For example he tells of the lowly shepherds arriving at the birth scene of Jesus the very day it happened. Luke is the only Gospel that tells the story of the repentant thief, the Good Samaritan, the prodigal son, etc. So people with social issues, who suffer and are lonely, have a lot to gain from reading this amazing account of our Lord’s life.
I know that the story in Luke 15:11-32 was told by Jesus for the sake of the elder brother’s reaction to the prodigal coming home. Jesus was in the midst of some Pharisees and teachers of the law who were complaining about how Jesus was so welcoming of the social sinners. They were horrified that Jesus would even “stoop” to eat with them.
Jesus told this story of the prodigal to stress the fact that God wants the “sinners” of every age to turn from their way and come to Him for forgiveness and blessing. This short story is very compelling as the prodigal “came to his senses” (Luke 15:17 NIV) and decided that simply being a hired hand on his father’s estate was much better than starving in a foreign land.
It might appear from the story that the father had been looking for his son to come home because he saw the young man a long way off, was filled with compassion, ran to greet him, embraced him, and kissed him. The verb to kiss used in the story seems to mean a repeated gesture, such was the joy of the father. The son confessed his sin against his father and said he was not worthy to be called his son.
The father’s response was to treat the returning prodigal as a special guest, put the best robe on him, gave him a ring, so everyone would know the prodigal was honoured and had status in the home. The sandals the father gave him indicated the son was a freeman and not a hired hand in the father’s house. Then the father had the special fatted calf prepared quickly for a feast. What more could the father do to welcome the prodigal home?

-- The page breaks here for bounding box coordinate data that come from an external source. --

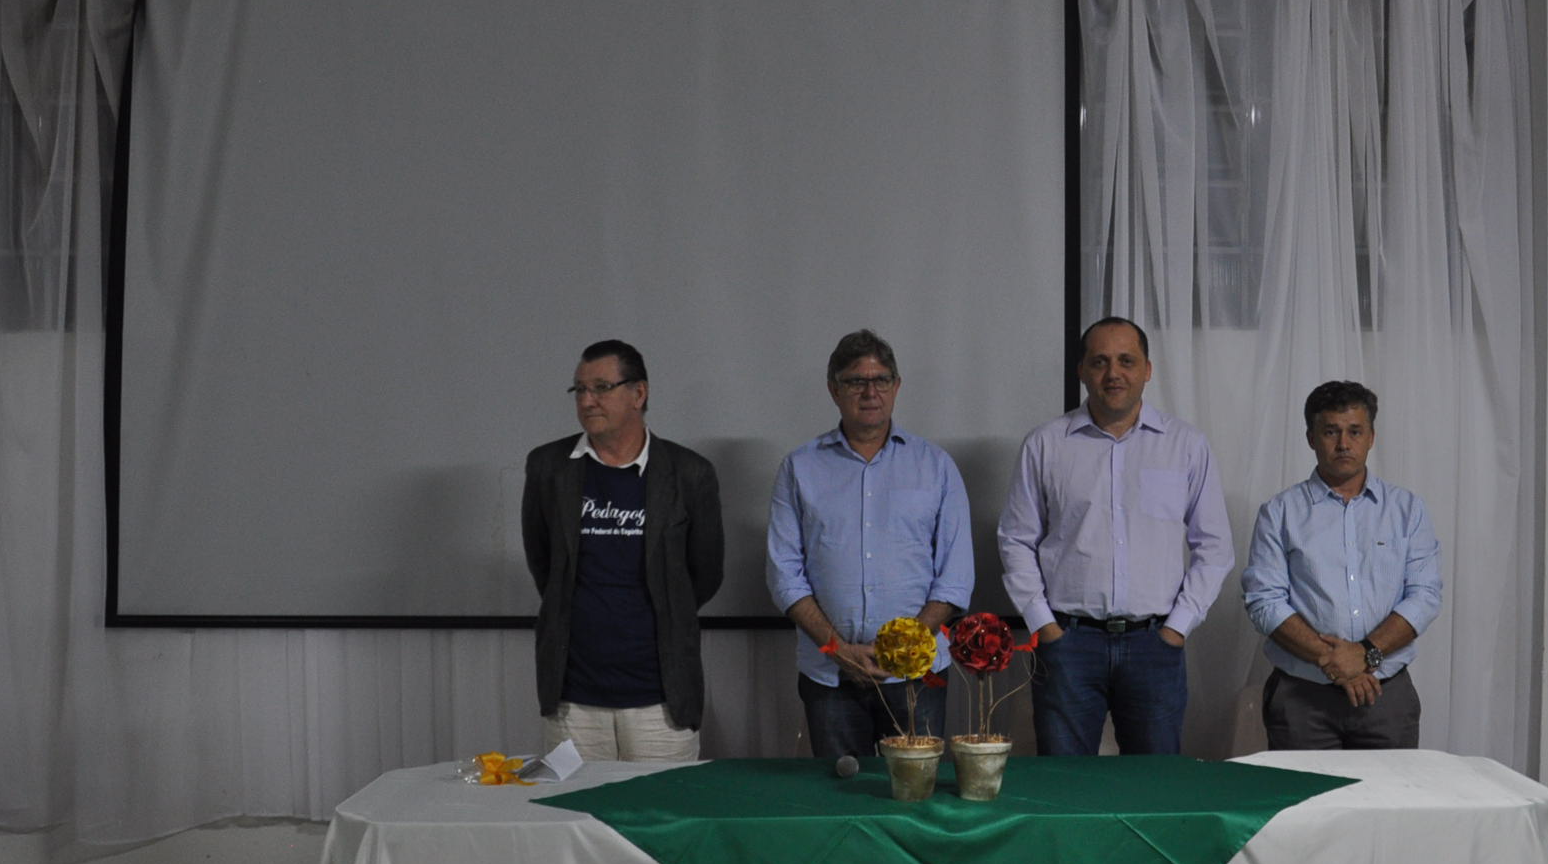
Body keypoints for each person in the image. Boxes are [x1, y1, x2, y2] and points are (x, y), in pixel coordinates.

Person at [997, 317, 1231, 755]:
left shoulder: (1186, 445)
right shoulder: (1045, 445)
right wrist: (1044, 625)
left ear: (1147, 369)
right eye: (1100, 361)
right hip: (1068, 645)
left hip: (1154, 645)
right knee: (1066, 782)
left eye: (1127, 361)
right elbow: (1016, 540)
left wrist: (1177, 628)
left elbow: (1215, 547)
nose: (1113, 374)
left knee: (1154, 783)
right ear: (1082, 371)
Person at [767, 330, 973, 759]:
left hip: (917, 676)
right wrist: (836, 648)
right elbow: (784, 574)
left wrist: (903, 650)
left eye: (881, 380)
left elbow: (955, 578)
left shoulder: (936, 466)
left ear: (896, 386)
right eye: (855, 381)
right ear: (833, 389)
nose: (870, 392)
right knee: (838, 791)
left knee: (915, 791)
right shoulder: (800, 468)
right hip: (830, 675)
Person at [521, 339, 723, 762]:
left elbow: (704, 574)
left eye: (601, 388)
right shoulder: (548, 467)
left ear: (639, 393)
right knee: (576, 806)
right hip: (573, 700)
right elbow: (544, 564)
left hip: (661, 699)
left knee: (661, 806)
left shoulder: (689, 473)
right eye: (579, 389)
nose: (587, 401)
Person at [1242, 380, 1442, 750]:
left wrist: (1365, 654)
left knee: (1390, 790)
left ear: (1372, 437)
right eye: (1331, 431)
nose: (1344, 444)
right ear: (1311, 438)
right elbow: (1263, 601)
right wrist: (1334, 660)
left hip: (1386, 696)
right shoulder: (1280, 513)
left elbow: (1425, 596)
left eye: (1355, 431)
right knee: (1304, 791)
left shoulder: (1407, 510)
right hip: (1301, 698)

If you have wandered from your Creator and wonder if you dare turn back to Him after denying Him so long, see the point Jesus is making. God in heaven is joyful when someone “wakes up” to their distance from Him. He looks for any who will start the journey to Him and joyfully runs out to greet them and celebrate their return to the One who made them in the first place. Will you get up and go to your Father in heaven today? He is a Father worth having.